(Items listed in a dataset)
========================================
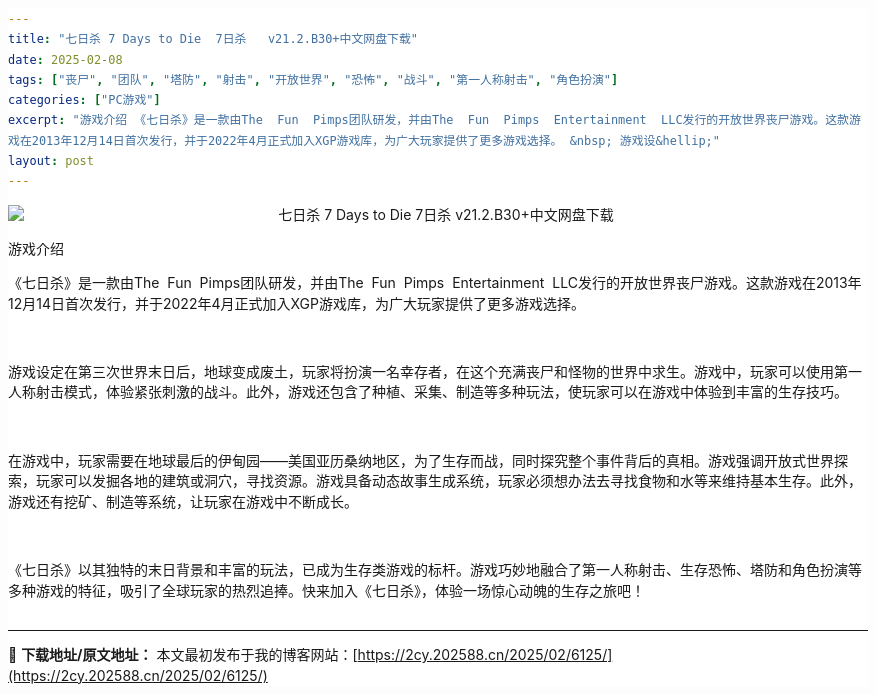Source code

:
 ```yaml
---
title: "七日杀 7 Days to Die  7日杀   v21.2.B30+中文网盘下载"
date: 2025-02-08
tags: ["丧尸", "团队", "塔防", "射击", "开放世界", "恐怖", "战斗", "第一人称射击", "角色扮演"]
categories: ["PC游戏"]
excerpt: "游戏介绍 《七日杀》是一款由The  Fun  Pimps团队研发，并由The  Fun  Pimps  Entertainment  LLC发行的开放世界丧尸游戏。这款游戏在2013年12月14日首次发行，并于2022年4月正式加入XGP游戏库，为广大玩家提供了更多游戏选择。 &nbsp; 游戏设&hellip;"
layout: post
---
```


<div></div>
<div>
<p style="text-align: center;"><img style="display: block; margin-left: auto; margin-right: auto; width: 100%; height: auto;" src="https://2cy.202588.cn/wp-content/uploads/2025/02/20250208_67a722972622d.webp" alt="七日杀 7 Days to Die 7日杀 v21.2.B30+中文网盘下载" /></p>
游戏介绍

《七日杀》是一款由The  Fun  Pimps团队研发，并由The  Fun  Pimps  Entertainment  LLC发行的开放世界丧尸游戏。这款游戏在2013年12月14日首次发行，并于2022年4月正式加入XGP游戏库，为广大玩家提供了更多游戏选择。

&nbsp;

游戏设定在第三次世界末日后，地球变成废土，玩家将扮演一名幸存者，在这个充满丧尸和怪物的世界中求生。游戏中，玩家可以使用第一人称射击模式，体验紧张刺激的战斗。此外，游戏还包含了种植、采集、制造等多种玩法，使玩家可以在游戏中体验到丰富的生存技巧。

&nbsp;

在游戏中，玩家需要在地球最后的伊甸园——美国亚历桑纳地区，为了生存而战，同时探究整个事件背后的真相。游戏强调开放式世界探索，玩家可以发掘各地的建筑或洞穴，寻找资源。游戏具备动态故事生成系统，玩家必须想办法去寻找食物和水等来维持基本生存。此外，游戏还有挖矿、制造等系统，让玩家在游戏中不断成长。

&nbsp;

《七日杀》以其独特的末日背景和丰富的玩法，已成为生存类游戏的标杆。游戏巧妙地融合了第一人称射击、生存恐怖、塔防和角色扮演等多种游戏的特征，吸引了全球玩家的热烈追捧。快来加入《七日杀》，体验一场惊心动魄的生存之旅吧！
<h2 style="white-space: normal; text-indent: 2em; text-align: left;"></h2>
</div>

---
📖 **下载地址/原文地址：** 本文最初发布于我的博客网站：[https://2cy.202588.cn/2025/02/6125/](https://2cy.202588.cn/2025/02/6125/)

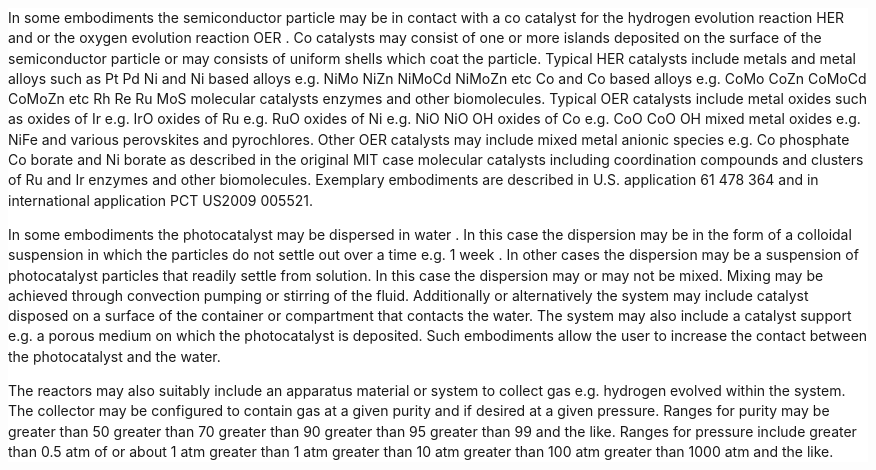In some embodiments the semiconductor particle may be in contact with a co catalyst for the hydrogen evolution reaction HER and or the oxygen evolution reaction OER . Co catalysts may consist of one or more islands deposited on the surface of the semiconductor particle or may consists of uniform shells which coat the particle. Typical HER catalysts include metals and metal alloys such as Pt Pd Ni and Ni based alloys e.g. NiMo NiZn NiMoCd NiMoZn etc Co and Co based alloys e.g. CoMo CoZn CoMoCd CoMoZn etc Rh Re Ru MoS molecular catalysts enzymes and other biomolecules. Typical OER catalysts include metal oxides such as oxides of Ir e.g. IrO oxides of Ru e.g. RuO oxides of Ni e.g. NiO NiO OH oxides of Co e.g. CoO CoO OH mixed metal oxides e.g. NiFe and various perovskites and pyrochlores. Other OER catalysts may include mixed metal anionic species e.g. Co phosphate Co borate and Ni borate as described in the original MIT case molecular catalysts including coordination compounds and clusters of Ru and Ir enzymes and other biomolecules. Exemplary embodiments are described in U.S. application 61 478 364 and in international application PCT US2009 005521.

In some embodiments the photocatalyst may be dispersed in water . In this case the dispersion may be in the form of a colloidal suspension in which the particles do not settle out over a time e.g. 1 week . In other cases the dispersion may be a suspension of photocatalyst particles that readily settle from solution. In this case the dispersion may or may not be mixed. Mixing may be achieved through convection pumping or stirring of the fluid. Additionally or alternatively the system may include catalyst disposed on a surface of the container or compartment that contacts the water. The system may also include a catalyst support e.g. a porous medium on which the photocatalyst is deposited. Such embodiments allow the user to increase the contact between the photocatalyst and the water.

The reactors may also suitably include an apparatus material or system to collect gas e.g. hydrogen evolved within the system. The collector may be configured to contain gas at a given purity and if desired at a given pressure. Ranges for purity may be greater than 50 greater than 70 greater than 90 greater than 95 greater than 99 and the like. Ranges for pressure include greater than 0.5 atm of or about 1 atm greater than 1 atm greater than 10 atm greater than 100 atm greater than 1000 atm and the like.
========================================
Tally the lines of the records that contain the word "Days", then give only the tally.

2